Death Stranding: Director’s Cut is the Snyder Cut of video games — for all the wrong reasons
Sony needs to stop misusing the term "Director's Cut.”
Some of the biggest games of the past few years have been remakes of some sort.
Final Fantasy VII and the Resident Evil series among them.
At the same, video game developers have released a steady pace of remasters and re-releases, which are also generally met with excitement. Though these enhanced versions aren't the same as remakes, they're all part of a growing trend in the industry to repackage the hits.
So why can’t the video game industry figure out what to call them?
There’s the “Complete Edition.” There’s “Game of the Year Edition.” You basically know what you’re getting: expanded and enhanced versions of the game with all the post-release expansion content included.
In an attempt to pad out the PS5’s fall 2021 lineup, Sony is offering enhanced versions of PS4 classics like Death Stranding and Ghost of Tsushima for the PS5 with the "Director’s Cut" label. It’s proven to be a controversial choice. Relying on an antiquated hypothesis that video games must imitate movies in order to be taken seriously has attracted the ire of the industry’s most editorial minds.
Among them is celebrated game director Hideo Kojima, creator of Death Stranding.
In the film industry, the term Director’s Cut signifies the truest version of the director’s original vision for the project, free of studio interference. But what does it mean when we apply the term to video games?
At its debut last month, Death Stranding: Director’s Cut included new enemies, weapons, a firing range, a racing mode, new story missions, and more. All cool additions — there’s just one problem.
Kojima speaks out
Kojima is one of the video game industry’s most prolific auteurs. Few developers in the industry can match his dedicated following, distinct style, and clear vision. The existence of Death Stranding: Director’s Cut implies this is the “true” version of the game that’s most accurate to his vision.
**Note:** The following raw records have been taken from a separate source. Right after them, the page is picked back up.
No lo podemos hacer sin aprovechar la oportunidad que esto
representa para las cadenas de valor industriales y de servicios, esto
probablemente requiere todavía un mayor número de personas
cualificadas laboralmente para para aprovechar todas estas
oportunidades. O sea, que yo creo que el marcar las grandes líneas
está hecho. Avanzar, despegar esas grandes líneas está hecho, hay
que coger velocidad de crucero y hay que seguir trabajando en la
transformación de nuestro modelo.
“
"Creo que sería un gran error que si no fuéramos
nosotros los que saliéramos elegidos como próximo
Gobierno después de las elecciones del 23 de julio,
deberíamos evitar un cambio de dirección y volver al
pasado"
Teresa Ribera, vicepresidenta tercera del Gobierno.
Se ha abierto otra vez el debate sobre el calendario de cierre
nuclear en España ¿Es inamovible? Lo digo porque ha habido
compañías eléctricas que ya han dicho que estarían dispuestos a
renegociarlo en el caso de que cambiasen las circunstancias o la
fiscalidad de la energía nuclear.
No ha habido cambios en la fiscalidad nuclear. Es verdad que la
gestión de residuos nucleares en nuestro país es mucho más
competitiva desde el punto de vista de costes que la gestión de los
But that’s not the case at all. Kojima doesn’t even like the title. This week, Kojima explained his objection to the marketing lingo on Twitter:
“A director's cut in a movie is an additional edit to a shortened version that was either released reluctantly because the director did not have the right to edit it, or because the running time had to be shortened. In the game, it is not what was cut, but what was additionally produced that was included. Delector's Plus [sic.]? So, in my opinion, I don't like to call ‘director's cut’ [sic.].”
In other words, Death Stranding: Director’s Cut isn’t more accurate to his original vision; it has new features added after the release.
Meanwhile, Microsoft’s Xbox routinely enhances existing titles for Game Pass subscribers at no additional charge. The same day as Kojima’s comments, Microsoft announced next-gen optimization for Star Wars Jedi: Fallen Order, The Elder Scrolls Online, DOOM Eternal, Greedfall, and A Plague Tale: Innocence. The announcement came just 28 minutes after Kojima’s tweets.
“Know what's better than optimization?” Microsoft tweeted. “Free optimization.” (For the record, Game Pass isn’t actually free, but these upgrades are if you already own the game. Regardless, it’s still a good burn.)
The problem with “director’s cut”
As of July 2021, Ghost of Tsushima and Death Stranding are the only two Sony games getting the “director’s cut” treatment. That said, we expect this branding trend to continue for possible future rereleases of games like The Last of Us Part 2 or God of War.
Video games are already art. Sony marketers shouldn’t need to justify the importance of its games with branding like this. There could be focus group data that disproves that notion, but when the creator of the game criticizes it, and a competitor appears to pounce on that friction, perhaps the strategy should be reconsidered.
Maybe a name like Death Stranding: Director’s Plus would be more fitting?